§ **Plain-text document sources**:
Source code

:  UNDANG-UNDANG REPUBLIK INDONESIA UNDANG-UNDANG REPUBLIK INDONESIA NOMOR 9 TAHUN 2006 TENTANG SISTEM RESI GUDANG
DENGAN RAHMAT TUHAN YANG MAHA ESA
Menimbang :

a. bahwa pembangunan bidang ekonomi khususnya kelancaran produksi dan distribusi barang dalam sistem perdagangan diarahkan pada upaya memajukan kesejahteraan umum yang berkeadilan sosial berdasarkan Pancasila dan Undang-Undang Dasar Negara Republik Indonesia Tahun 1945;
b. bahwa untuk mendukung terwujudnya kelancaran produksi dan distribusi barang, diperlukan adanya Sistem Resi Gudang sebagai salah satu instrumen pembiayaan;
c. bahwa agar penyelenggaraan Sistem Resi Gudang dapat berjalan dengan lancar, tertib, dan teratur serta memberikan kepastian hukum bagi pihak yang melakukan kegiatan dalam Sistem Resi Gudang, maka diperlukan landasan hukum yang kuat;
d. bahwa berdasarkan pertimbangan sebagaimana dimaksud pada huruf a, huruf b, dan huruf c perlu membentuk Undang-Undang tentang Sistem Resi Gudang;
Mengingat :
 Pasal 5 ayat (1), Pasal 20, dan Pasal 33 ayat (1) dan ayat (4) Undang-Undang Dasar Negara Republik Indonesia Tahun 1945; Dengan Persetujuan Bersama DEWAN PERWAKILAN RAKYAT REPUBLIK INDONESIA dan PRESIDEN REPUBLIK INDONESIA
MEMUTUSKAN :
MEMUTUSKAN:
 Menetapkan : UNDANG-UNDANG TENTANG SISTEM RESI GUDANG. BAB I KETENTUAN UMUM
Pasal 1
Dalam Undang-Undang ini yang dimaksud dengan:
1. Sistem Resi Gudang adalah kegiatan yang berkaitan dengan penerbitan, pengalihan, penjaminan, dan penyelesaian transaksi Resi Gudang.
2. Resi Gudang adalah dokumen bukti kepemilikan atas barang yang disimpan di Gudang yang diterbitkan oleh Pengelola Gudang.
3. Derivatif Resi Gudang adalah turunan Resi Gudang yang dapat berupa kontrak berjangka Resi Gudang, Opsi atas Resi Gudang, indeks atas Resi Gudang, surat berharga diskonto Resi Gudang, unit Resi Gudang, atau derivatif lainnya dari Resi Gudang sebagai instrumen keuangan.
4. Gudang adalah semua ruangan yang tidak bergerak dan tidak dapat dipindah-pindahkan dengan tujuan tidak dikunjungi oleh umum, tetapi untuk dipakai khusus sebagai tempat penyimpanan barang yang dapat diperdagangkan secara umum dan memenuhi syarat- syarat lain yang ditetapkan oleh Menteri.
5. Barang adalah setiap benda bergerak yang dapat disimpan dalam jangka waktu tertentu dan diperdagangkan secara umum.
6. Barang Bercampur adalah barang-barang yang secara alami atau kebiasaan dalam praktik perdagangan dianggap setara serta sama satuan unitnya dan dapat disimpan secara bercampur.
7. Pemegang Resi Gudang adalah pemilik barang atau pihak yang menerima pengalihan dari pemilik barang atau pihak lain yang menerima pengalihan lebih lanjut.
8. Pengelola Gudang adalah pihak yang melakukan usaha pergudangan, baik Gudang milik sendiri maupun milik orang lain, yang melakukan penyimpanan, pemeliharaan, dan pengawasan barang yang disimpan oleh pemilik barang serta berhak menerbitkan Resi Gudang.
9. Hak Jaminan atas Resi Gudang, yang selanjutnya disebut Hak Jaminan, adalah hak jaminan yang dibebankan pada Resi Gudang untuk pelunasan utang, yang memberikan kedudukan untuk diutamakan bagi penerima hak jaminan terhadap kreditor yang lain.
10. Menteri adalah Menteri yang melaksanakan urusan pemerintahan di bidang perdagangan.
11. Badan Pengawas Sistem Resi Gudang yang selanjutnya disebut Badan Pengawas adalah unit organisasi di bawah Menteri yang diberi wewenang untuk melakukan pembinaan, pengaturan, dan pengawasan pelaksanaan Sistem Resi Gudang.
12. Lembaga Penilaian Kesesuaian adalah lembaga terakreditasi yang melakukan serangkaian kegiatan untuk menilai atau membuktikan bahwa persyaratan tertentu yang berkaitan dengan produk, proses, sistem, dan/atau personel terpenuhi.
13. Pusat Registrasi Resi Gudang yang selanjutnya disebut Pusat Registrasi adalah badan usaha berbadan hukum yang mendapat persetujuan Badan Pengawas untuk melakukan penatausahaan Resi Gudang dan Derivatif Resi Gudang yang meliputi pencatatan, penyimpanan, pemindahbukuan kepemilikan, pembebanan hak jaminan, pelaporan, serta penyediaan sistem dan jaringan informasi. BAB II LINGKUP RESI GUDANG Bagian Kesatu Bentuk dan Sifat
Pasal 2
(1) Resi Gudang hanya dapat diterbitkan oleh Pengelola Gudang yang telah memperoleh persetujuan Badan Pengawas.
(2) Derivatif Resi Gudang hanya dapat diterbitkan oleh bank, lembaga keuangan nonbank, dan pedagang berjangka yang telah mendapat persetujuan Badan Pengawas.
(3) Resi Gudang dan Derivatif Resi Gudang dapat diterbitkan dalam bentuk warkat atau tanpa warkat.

§ **Brief**:
The lines to return are those with the string "diterbitkan" in them; copy each from the entries above.

§ **Response box**:
2. Resi Gudang adalah dokumen bukti kepemilikan atas barang yang disimpan di Gudang yang diterbitkan oleh Pengelola Gudang.
(1) Resi Gudang hanya dapat diterbitkan oleh Pengelola Gudang yang telah memperoleh persetujuan Badan Pengawas.
(2) Derivatif Resi Gudang hanya dapat diterbitkan oleh bank, lembaga keuangan nonbank, dan pedagang berjangka yang telah mendapat persetujuan Badan Pengawas.
(3) Resi Gudang dan Derivatif Resi Gudang dapat diterbitkan dalam bentuk warkat atau tanpa warkat.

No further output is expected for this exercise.